#### [Data shown]

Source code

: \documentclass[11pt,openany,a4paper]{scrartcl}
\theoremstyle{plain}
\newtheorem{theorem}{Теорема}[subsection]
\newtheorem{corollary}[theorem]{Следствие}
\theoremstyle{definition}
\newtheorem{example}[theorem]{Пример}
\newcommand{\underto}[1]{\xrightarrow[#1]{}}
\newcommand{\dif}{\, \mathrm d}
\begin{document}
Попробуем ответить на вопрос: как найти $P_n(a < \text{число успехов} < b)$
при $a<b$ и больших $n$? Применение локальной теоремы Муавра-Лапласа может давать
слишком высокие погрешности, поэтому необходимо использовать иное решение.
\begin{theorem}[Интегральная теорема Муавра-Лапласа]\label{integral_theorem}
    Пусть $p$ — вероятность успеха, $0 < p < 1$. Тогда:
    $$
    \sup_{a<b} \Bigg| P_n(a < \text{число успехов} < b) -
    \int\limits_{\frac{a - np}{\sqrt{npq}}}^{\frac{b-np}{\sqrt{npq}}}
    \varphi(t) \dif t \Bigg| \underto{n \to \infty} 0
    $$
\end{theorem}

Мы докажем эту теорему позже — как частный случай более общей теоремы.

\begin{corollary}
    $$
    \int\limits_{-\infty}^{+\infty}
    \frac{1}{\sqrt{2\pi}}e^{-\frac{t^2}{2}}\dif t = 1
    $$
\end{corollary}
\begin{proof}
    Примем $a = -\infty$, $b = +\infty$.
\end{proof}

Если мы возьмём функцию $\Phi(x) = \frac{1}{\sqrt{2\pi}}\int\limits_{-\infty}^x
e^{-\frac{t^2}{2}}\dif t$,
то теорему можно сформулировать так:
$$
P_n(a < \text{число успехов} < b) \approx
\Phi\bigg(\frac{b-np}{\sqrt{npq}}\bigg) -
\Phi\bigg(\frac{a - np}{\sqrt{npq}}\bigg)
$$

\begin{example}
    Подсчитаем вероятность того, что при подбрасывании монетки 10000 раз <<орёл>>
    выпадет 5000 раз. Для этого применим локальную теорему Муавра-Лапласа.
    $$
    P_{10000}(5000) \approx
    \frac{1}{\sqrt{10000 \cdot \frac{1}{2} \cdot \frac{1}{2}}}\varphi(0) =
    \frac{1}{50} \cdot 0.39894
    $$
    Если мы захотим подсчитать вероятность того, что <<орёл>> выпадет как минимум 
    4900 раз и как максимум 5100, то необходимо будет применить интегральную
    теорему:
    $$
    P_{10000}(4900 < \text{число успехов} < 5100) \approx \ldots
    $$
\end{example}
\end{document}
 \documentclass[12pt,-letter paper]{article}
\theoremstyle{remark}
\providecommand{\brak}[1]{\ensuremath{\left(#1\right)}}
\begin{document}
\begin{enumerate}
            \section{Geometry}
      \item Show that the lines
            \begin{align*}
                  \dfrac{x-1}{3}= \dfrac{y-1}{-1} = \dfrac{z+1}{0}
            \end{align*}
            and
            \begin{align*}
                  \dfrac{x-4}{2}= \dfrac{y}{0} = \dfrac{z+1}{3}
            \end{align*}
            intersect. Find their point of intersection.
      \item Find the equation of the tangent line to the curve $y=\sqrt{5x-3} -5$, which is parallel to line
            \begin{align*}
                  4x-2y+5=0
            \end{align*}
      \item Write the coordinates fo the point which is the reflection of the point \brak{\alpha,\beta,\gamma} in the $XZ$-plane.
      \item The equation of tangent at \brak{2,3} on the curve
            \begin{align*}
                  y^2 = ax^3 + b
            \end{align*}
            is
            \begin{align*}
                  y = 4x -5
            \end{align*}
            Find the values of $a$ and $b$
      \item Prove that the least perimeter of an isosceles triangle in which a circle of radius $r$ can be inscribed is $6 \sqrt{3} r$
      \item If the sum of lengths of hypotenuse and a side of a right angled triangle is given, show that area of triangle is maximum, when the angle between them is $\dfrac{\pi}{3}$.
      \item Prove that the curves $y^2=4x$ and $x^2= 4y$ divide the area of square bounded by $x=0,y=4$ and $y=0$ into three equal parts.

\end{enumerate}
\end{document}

#### [What is required]
Copy the data. Make sure every line matches exactly.

#### [Response to this task]
Source code

: \documentclass[11pt,openany,a4paper]{scrartcl}
\theoremstyle{plain}
\newtheorem{theorem}{Теорема}[subsection]
\newtheorem{corollary}[theorem]{Следствие}
\theoremstyle{definition}
\newtheorem{example}[theorem]{Пример}
\newcommand{\underto}[1]{\xrightarrow[#1]{}}
\newcommand{\dif}{\, \mathrm d}
\begin{document}
Попробуем ответить на вопрос: как найти $P_n(a < \text{число успехов} < b)$
при $a<b$ и больших $n$? Применение локальной теоремы Муавра-Лапласа может давать
слишком высокие погрешности, поэтому необходимо использовать иное решение.
\begin{theorem}[Интегральная теорема Муавра-Лапласа]\label{integral_theorem}
    Пусть $p$ — вероятность успеха, $0 < p < 1$. Тогда:
    $$
    \sup_{a<b} \Bigg| P_n(a < \text{число успехов} < b) -
    \int\limits_{\frac{a - np}{\sqrt{npq}}}^{\frac{b-np}{\sqrt{npq}}}
    \varphi(t) \dif t \Bigg| \underto{n \to \infty} 0
    $$
\end{theorem}

Мы докажем эту теорему позже — как частный случай более общей теоремы.

\begin{corollary}
    $$
    \int\limits_{-\infty}^{+\infty}
    \frac{1}{\sqrt{2\pi}}e^{-\frac{t^2}{2}}\dif t = 1
    $$
\end{corollary}
\begin{proof}
    Примем $a = -\infty$, $b = +\infty$.
\end{proof}

Если мы возьмём функцию $\Phi(x) = \frac{1}{\sqrt{2\pi}}\int\limits_{-\infty}^x
e^{-\frac{t^2}{2}}\dif t$,
то теорему можно сформулировать так:
$$
P_n(a < \text{число успехов} < b) \approx
\Phi\bigg(\frac{b-np}{\sqrt{npq}}\bigg) -
\Phi\bigg(\frac{a - np}{\sqrt{npq}}\bigg)
$$

\begin{example}
    Подсчитаем вероятность того, что при подбрасывании монетки 10000 раз <<орёл>>
    выпадет 5000 раз. Для этого применим локальную теорему Муавра-Лапласа.
    $$
    P_{10000}(5000) \approx
    \frac{1}{\sqrt{10000 \cdot \frac{1}{2} \cdot \frac{1}{2}}}\varphi(0) =
    \frac{1}{50} \cdot 0.39894
    $$
    Если мы захотим подсчитать вероятность того, что <<орёл>> выпадет как минимум 
    4900 раз и как максимум 5100, то необходимо будет применить интегральную
    теорему:
    $$
    P_{10000}(4900 < \text{число успехов} < 5100) \approx \ldots
    $$
\end{example}
\end{document}
 \documentclass[12pt,-letter paper]{article}
\theoremstyle{remark}
\providecommand{\brak}[1]{\ensuremath{\left(#1\right)}}
\begin{document}
\begin{enumerate}
            \section{Geometry}
      \item Show that the lines
            \begin{align*}
                  \dfrac{x-1}{3}= \dfrac{y-1}{-1} = \dfrac{z+1}{0}
            \end{align*}
            and
            \begin{align*}
                  \dfrac{x-4}{2}= \dfrac{y}{0} = \dfrac{z+1}{3}
            \end{align*}
            intersect. Find their point of intersection.
      \item Find the equation of the tangent line to the curve $y=\sqrt{5x-3} -5$, which is parallel to line
            \begin{align*}
                  4x-2y+5=0
            \end{align*}
      \item Write the coordinates fo the point which is the reflection of the point \brak{\alpha,\beta,\gamma} in the $XZ$-plane.
      \item The equation of tangent at \brak{2,3} on the curve
            \begin{align*}
                  y^2 = ax^3 + b
            \end{align*}
            is
            \begin{align*}
                  y = 4x -5
            \end{align*}
            Find the values of $a$ and $b$
      \item Prove that the least perimeter of an isosceles triangle in which a circle of radius $r$ can be inscribed is $6 \sqrt{3} r$
      \item If the sum of lengths of hypotenuse and a side of a right angled triangle is given, show that area of triangle is maximum, when the angle between them is $\dfrac{\pi}{3}$.
      \item Prove that the curves $y^2=4x$ and $x^2= 4y$ divide the area of square bounded by $x=0,y=4$ and $y=0$ into three equal parts.

\end{enumerate}
\end{document}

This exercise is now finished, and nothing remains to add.